Rappelons dans ce cadre que la fonction publique est en grève depuis près d’un an et demi, ce qui coûte à l’État environ 400 000 dollars par jour, selon une étude effectuée par le ministère du Travail.

Inflation galopante

Ces augmentations vont malheureusement entrainer le Liban dans une spirale inflationniste et créer une flambée des prix. Pour l’économiste Fouad Zmokhol, ces grandes hausses de salaires ne vont faire qu’augmenter la masse monétaire en livres libanaises. Celle-ci va servir à acheter des dollars sur le marché parallèle ou à dépenser sur le marché. Le Liban se dirige donc vers une hyperinflation encore plus importante qui va anéantir la livre libanaise et augmenter le taux de change du dollar sur le marché noir.

Notons que l’inflation demeure très élevée avec un taux qui a enregistré une hausse de +110,82% en janvier 2023 en glissement annuel par rapport au même mois de 2022, selon les chiffres du département de recherches du groupe Audi (CRI).

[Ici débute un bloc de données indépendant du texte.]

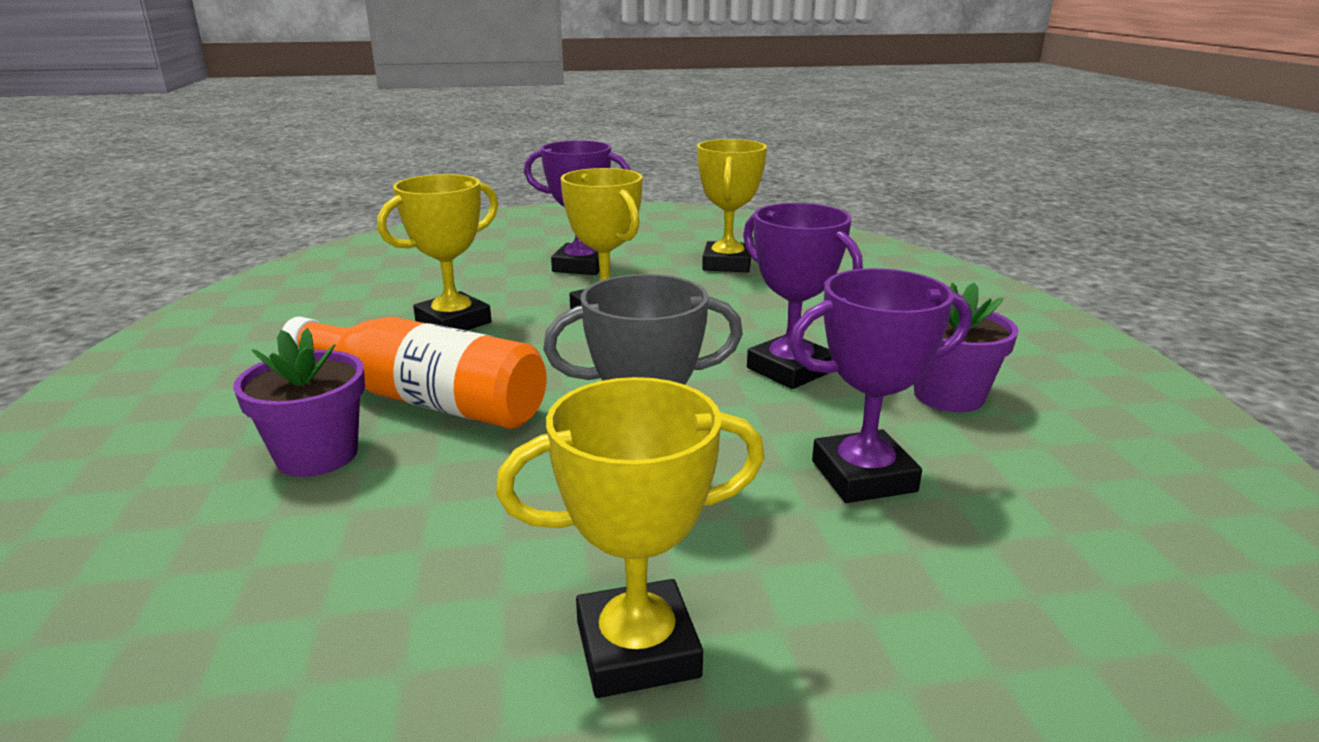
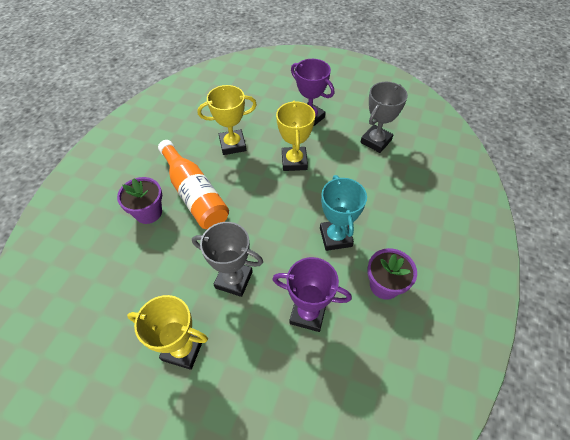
camera: 30 degrees right, 30 degrees up
yellow trophy [697,139,767,272] -> grey trophy [360,82,408,153]
purple trophy [743,203,863,389] -> turquoise trophy [320,175,367,251]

Un résultat à trois chiffres pour la deuxième année consécutive, considéré parmi les plus élevés au monde.  Quant à l’indice des prix à la consommation, il est en hausse en moyenne de 155% en 2021 et de 171% en 2022.

M. Zmokhol estime que ces décisions d’augmentations chaotiques qui sont prises sans aucune stratégie ni plan ont pour objectif de réduire la gronde sociale pour quelque temps et n’auront aucun effet positif sur le pouvoir d’achat.

Augmentation ne signifie pas hausse des recettes

Pour en revenir à la hausse du taux du dollar douanier en vue de renflouer le Trésor et payer les hausses salariales, M. Zmokhol affirme qu’elle se répercute négativement sur le pouvoir d’achat des Libanais avec l’augmentation des prix à la consommation sans pour autant engranger des recettes record. “Aucune augmentation des taxes n’a remis à flot les caisses de l’État mais elle a bel et bien entrainé une contrebande accrue et un marché noir prolifique”, explique-t-il.

Avec un Trésor en total délitement, des recettes en berne, des augmentations à payer, une inflation galopante et des citoyens qui financent un système corrompu et obsolète, la situation financière du Liban reste pour le moins préoccupante. L’État aurait mieux fait sans doute de prendre le virage du numérique, trouver de nouvelles sources de revenus et essayer de prouver son efficacité.